Back in February and March I wrote a series of blog entries explaining how to use the various profile requests in the new Data Profiling Task that is coming in SSIS 2008. All of those blog entries explained how to profile some data and analyse it offline using the Data Profile Viewer which is all well and good but quite often you need to use the results of the data profile later in the package, perhaps in a conditional precedence constraint. That is what this blog entry is intended to address.

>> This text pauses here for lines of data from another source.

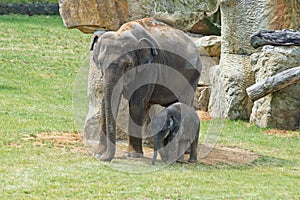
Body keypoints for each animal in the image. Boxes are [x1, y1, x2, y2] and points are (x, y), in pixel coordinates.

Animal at [91, 18, 202, 162]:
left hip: (192, 75)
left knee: (184, 102)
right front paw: (97, 154)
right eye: (100, 63)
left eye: (128, 65)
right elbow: (105, 101)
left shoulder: (149, 68)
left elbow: (136, 103)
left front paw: (133, 155)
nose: (104, 158)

Fundamentally you need to to extract some information from the data profiling output and given that that output is an XML Document we are going to require the use of the XML Task. Here is the profile output after running the Column Null Ratio profile request.
<?xml version="1.0"?>
<DataProfile xmlns:xsi="http://www.w3.org/2001/XMLSchema-instance" xmlns:xsd="http://www.w3.org/2001/XMLSchema" xmlns="http://schemas.microsoft.com/sqlserver/2008/DataDebugger/">
<DataSources>
<DtsDataSource ID="LocalHost.AdventureWorks" Name="LocalHost.AdventureWorks">
<DtsConnectionManagerID>LocalHost.AdventureWorks</DtsConnectionManagerID>
</DtsDataSource>
<DtsDataSource ID="LocalHost.AdventureWorks1" Name="LocalHost.AdventureWorks1">
<DtsConnectionManagerID>LocalHost.AdventureWorks1</DtsConnectionManagerID>
</DtsDataSource>
<DtsDataSource ID="profile_output.xml" Name="profile_output.xml">
<DtsConnectionManagerID>profile_output.xml</DtsConnectionManagerID>
</DtsDataSource>
</DataSources>
<DataProfileInput>
<ProfileMode>Exact</ProfileMode>
<Timeout>0</Timeout>
<Requests>
<ColumnNullRatioProfileRequest ID="NullRatioReq">
<DataSourceID>LocalHost.AdventureWorks1</DataSourceID>
<Table Schema="Person" Table="Contact" />
<Column IsWildCard="false" ColumnName="MiddleName" />
</ColumnNullRatioProfileRequest>
</Requests>
</DataProfileInput>
<DataProfileOutput>
<Profiles>
<ColumnNullRatioProfile ProfileRequestID="NullRatioReq" IsExact="true">
<DataSourceID>LocalHost.AdventureWorks1</DataSourceID>
<Table DataSource="." Database="AdventureWorks" Schema="Person" Table="Contact" RowCount="19972" />
<Column Name="MiddleName" SqlDbType="NVarChar" MaxLength="50" Precision="255" Scale="255" LCID="1033" CodePage="0" IsNullable="true" StringCompareOptions="0" />
<NullCount>8499</NullCount>
</ColumnNullRatioProfile>
</Profiles>
</DataProfileOutput>
</DataProfile>
The important information here is this bit:
<NullCount>8499</NullCount>
That is the value that we need to extract out of the package and store in a variable within our package so that we can use it in an expression. So, how do we do it? As I said earlier, we need to use the XML Task which can use an XPath expression to extract the data that we require. It would be nice if the following XPath expression worked:
/DataProfile/DataProfileOutput/Profiles[1]/ColumnNullRatioProfile/NullCount
But unfortunately it does not. The reason is that the XML above contains a namespace (http://schemas.microsoft.com/sqlserver/2008/DataDebugger/) that cannot be declared in the XML Task - this is a limitation of the XML Task. The workaround is to edit the XPath expression like so:
/*[local-name()='DataProfile']/*[local-name()='DataProfileOutput']/*[local-name()='Profiles' and position()=1]/*[local-name()='ColumnNullRatioProfile']/*[local-name()='NullCount']
Here we use the local-name() XSD extension function to return the non-qualified element that we are interested in. Take a moment to look at our new XPath expression and notice the similarities and differences between it and our original XPath expression. [Thanks to Matt Masson and David Noor from the SSIS product team for helping me out with this bit]
So now we have the following tasks:
More importantly, let's try and understand how we have configured the XML Task:
That's really all there is to it. It is important to point out the pertinent property settings:
- OperationType = 'XPATH'
- SaveOperationResult = 'TRUE'
- SecondOperandtype = 'Direct input'
- SecondOperand = <XPath expression from above>
- PutResultInOneNode = 'False'
- XPathExpression = 'Values'
Also notice that we are storing the result in a variable called @[User::Result]
Here's a very short video of my running this (I have used a script task to output the parsed value):
Pretty easy really. if you have any questions let me know in the comments below.
This concludes my brief summary of parsing the output of the Data Profiling Task that is being introduced with SQL Server Integration Services 2008. For more posts in this series please refer to SSIS: Data Profiling Task: Part 1 - Introduction
-Jamie
Disclaimer: The information in this blog post is correct at the time of publication. It may have changed before SQL Server 2008 is released.